Lo spazio imprevisto del tradimento

Femmine Folli Le ossessioni amorose sono trippa per i miei denti (miao!). Dopo sei anni di relazione, molto tempo fa («Avevo pochi anni e vent’anni sembran pochi, poi ti volti a guardarli […]

Pubblicato più di 8 anni faEdizione del 21 aprile 2016

Le ossessioni amorose sono trippa per i miei denti (miao!). Dopo sei anni di relazione, molto tempo fa («Avevo pochi anni e vent’anni sembran pochi, poi ti volti a guardarli e non li trovi più…»), feci d’impulso il cortometraggio Se perdo te sulla fine della mia storia d’amore, interpretando me stessa e raccontando quanto mi mancava colui che mi aveva lasciata.

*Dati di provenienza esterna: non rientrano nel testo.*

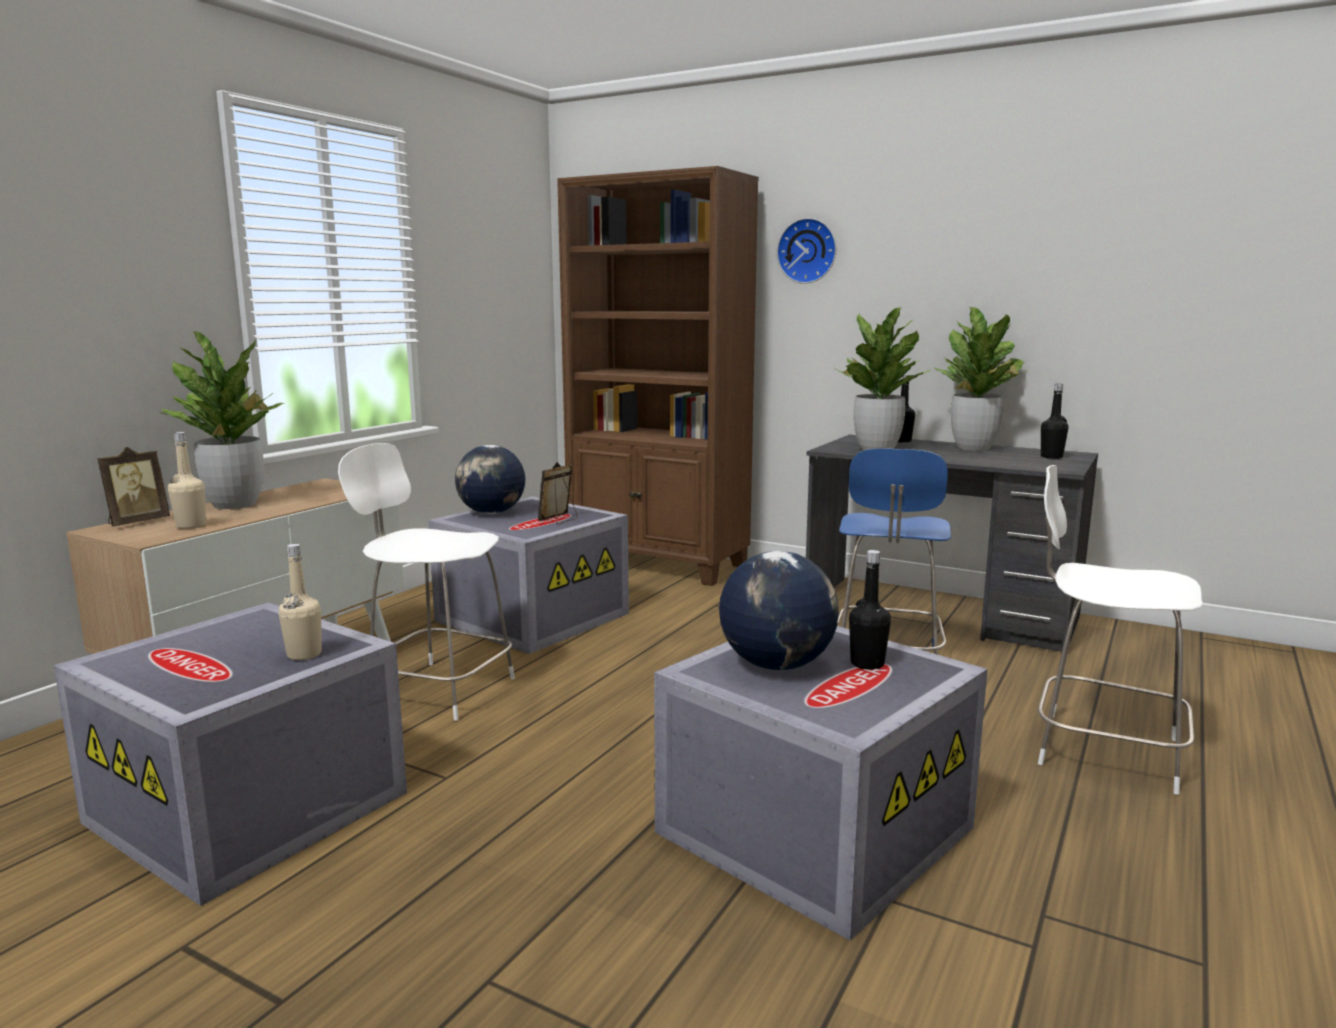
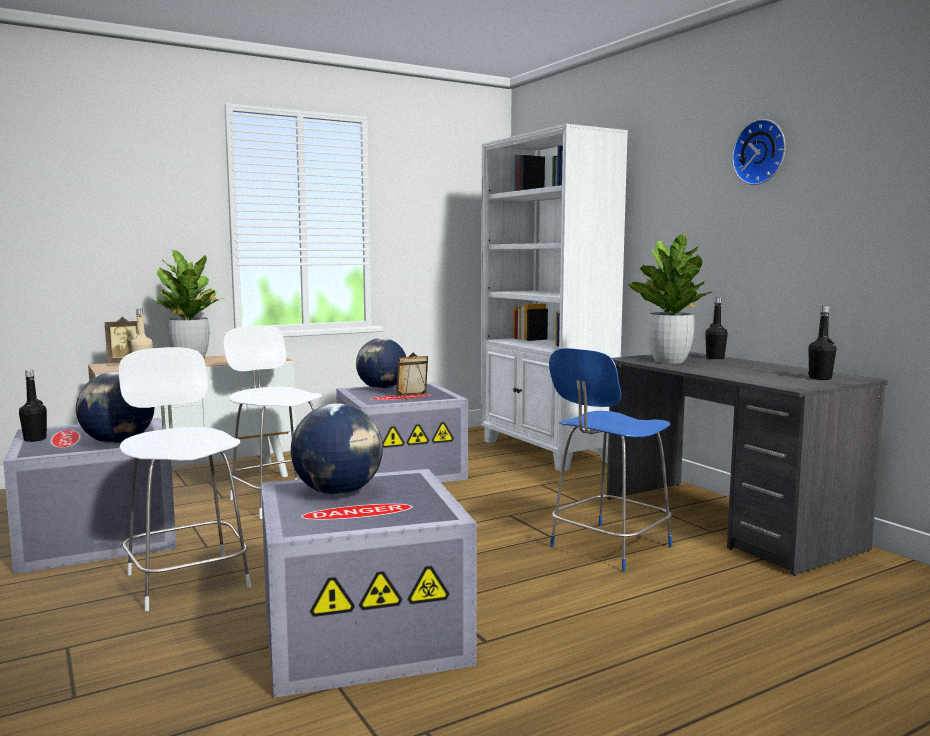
camera: 30 degrees right, 5 degrees down
(304, 654) = (118, 442): beige bottle -> globe
(659, 564) = (546, 451): brown bookcase -> white bookcase
(808, 251) = (663, 189): wall clock -> wall clock (761, 152)
(867, 663) = (398, 503): black bottle -> black bottle (35, 439)
(974, 448) = (767, 367): potted plant -> none
(1101, 750) = (689, 649): white chair -> white chair (187, 578)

Entrai di soppiatto – avevo ancora le chiavi – nella casa del mio ex. Sapevo che non c’era: armata di super8 girai delle riprese della sua casa che montai insieme a molte altre scene simboliche (alla fine gli dedicai il piccolo film). Era l’ultimo estremo tentativo di farlo tornare da me. Lui – evidentemente ormai agli antipodi – la interpretò solo come una violazione della privacy. Questo segnò in maniera marcata la differenza sostanziale tra di noi e la fine definitiva del nostro amore.
Ne La femmina nuda (una delle prime pubblicazioni della nuova casa editrice di Elisabetta Sgarbi, La nave di Teseo) la scrittrice Elena Stancanelli racconta di Anna (una donna che ha molte caratteristiche in comune con l’autrice) – l’io narrante femminile del libro – che viene messa in secondo piano, a sorpresa, da Davide, il meccanico con cui ha condiviso la vita degli ultimi cinque anni a dispetto di quello che pensavano «gli altri», delle loro evidenti differenze, del divario intellettuale, naturalmente compensato sul piano fisico.

 

 

Anna non si affligge per il tradimento – anche lei lo ha compiuto più volte durante il quinquennio insieme – piuttosto per la possibilità che il suo uomo faccia del sesso migliore con un’altra che con lei. Quando, attraverso perlustrazioni in ogni luogo privato dell’ex – fisico e virtuale – dal cellulare ai profili sui social network, trova una fotografia dell’organo genitale di Cane (così ha impietosamente soprannominato la rivale), va fuori di testa: la sua ossessione travalica ogni limite in una graduale, classica discesa negli inferi, fino a un finale contatto troppo ravvicinato con la personificazione del suo smacco.
Un anno dopo che la mia storia importante era finita (si hanno vent’anni una volta sola), quando stavo sul punto di coinvolgermi e legarmi sentimentalmente ad un altro, improvvisamente la rivelazione: a casa del mio ex viveva la mia personale Cane, e non da un paio di mesi, da allora, da subito, forse anche mentre noi ci stavamo ancora lasciando, forse anche il giorno delle riprese in super8. Altro che filmetti dedicati o panni lavati in pubblico, qui si trattava di beffa in piena regola.

 

 

A quel punto non ci vidi più, diventai una Erinni. Scrissi il seguito di Se perdo te: si chiamava Odio l’estate (dalla memorabile canzone di Bruno Martino) e, come in un gioco da bambini, manomettendo la vettura regalavo ai due freschi amanti uno spettacolare incidente di macchina (il trompe-l’oeil, in sceneggiatura, avveniva attraverso dei modellini di macchinine di plastica infantili).

 

 

La tipa l’avrei ammazzata, almeno metaforicamente («… c’è chi uccide per rubare e c’è chi uccide per amore»). Altro che gelosia. Ero obnubilata. Le vibrazioni negative, però, mi impedirono di girare. Cambiai soggetto, punii gli uomini tutti, in quanto specie inferiore e meschina, e nacque così un più blando Il matrimonio può attendere.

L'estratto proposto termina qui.